Source passage>
The Schnorrer
When you were a kid, did you ever address a letter to a person whose address you didn't have asking for money? Maybe, you sent a letter to God? Or if you're not Jewish, maybe you sent a letter to that fat guy dressed in red whose address is "North Pole" (l'havdil)? Yesterday, Finance Minister Avraham Hirchson received a letter from Omar Abdel Razek, the 'Finance Minister' of the 'Palestinian Authority.' Abdel Razek wrote to demand (since he would never ask or request) that Israel transfer the tax money that it has been withholding to the 'Palestinian Authority.'The one-page letter was written on PA-letterhead in English, and was addressed to Hirchson at the Finance Ministry in Jerusalem, Israel. The PA has said it needs the money to pay its approximately 160,000 civil servants, who have not received most of their salaries since Hamas came to power. Ironically, most of the civil servants are members of Fatah and not of Hamas.

Study material>
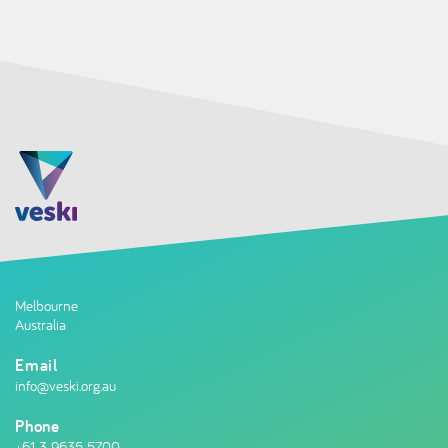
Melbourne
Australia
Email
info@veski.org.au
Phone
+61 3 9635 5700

...

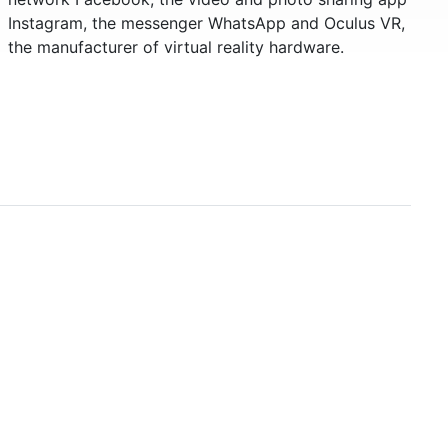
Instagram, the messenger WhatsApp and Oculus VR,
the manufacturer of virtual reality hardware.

---

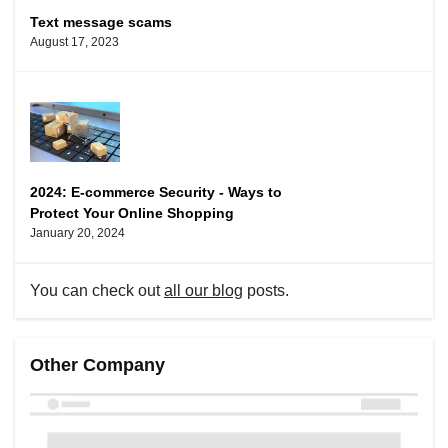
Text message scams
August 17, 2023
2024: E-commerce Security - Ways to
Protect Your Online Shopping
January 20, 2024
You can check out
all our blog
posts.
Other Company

Problem set>
a) Do these statements agree with the post on the Palestinian Authority's letter to Israel's finance minister: (i) the letter was written in Hebrew; (ii) the PA has said it needs the money to pay about 160,000 civil servants; (iii) most of the civil servants belong to Hamas? Answer yes or no for each, quoting the deciding words.
b) Could you carry the post on the Palestinian Authority's letter to Israel's finance minister forward from its final sentence?
The records have no connection to the post on the Palestinian Authority's letter to Israel's finance minister.

Exercise responses>
a)
(i) No: "The one-page letter was written on PA-letterhead in English"
(ii) Yes: "The PA has said it needs the money to pay its approximately 160,000 civil servants"
(iii) No: "most of the civil servants are members of Fatah and not of Hamas"

b)
The letter accused Israel of violating the agreements under which Israel was obligated to transfer the funds, including the Paris protocol on economic relations of April 1994, which was part of the Oslo accords.
Ironically, two of the three conditions that Hamas has refused to meet in order for the international community to deal with it are its refusal to recognize Israel (the country to whose Finance Minister the letter was addressed) and its refusal to accept past agreements of the 'Palestinian Authority,' including the Oslo accords. The third condition - which Hamas has also not accepted - is putting an end to terrorism.
According to The Jerusalem Post, the Finance Ministry does not regard the letter as signifying any change in Hamas' position, and it has no intention of responding to the letter. The ministry also does not anticipate a change of policy that would see a resumption of the customs transfers.
As I noted yesterday, Israel offered to take NIS 50 million of the escrowed moneys and send it to the PA as medicines through the World Health Organization. Hamas refused: they want cash to pay for terrorists and terror attacks (some of the 'Palestinian Authority's' 160,000 'employees' are terrorists imprisoned in Israeli jails and families of 'martyrs' who have been killed in terrorist activity against Israel).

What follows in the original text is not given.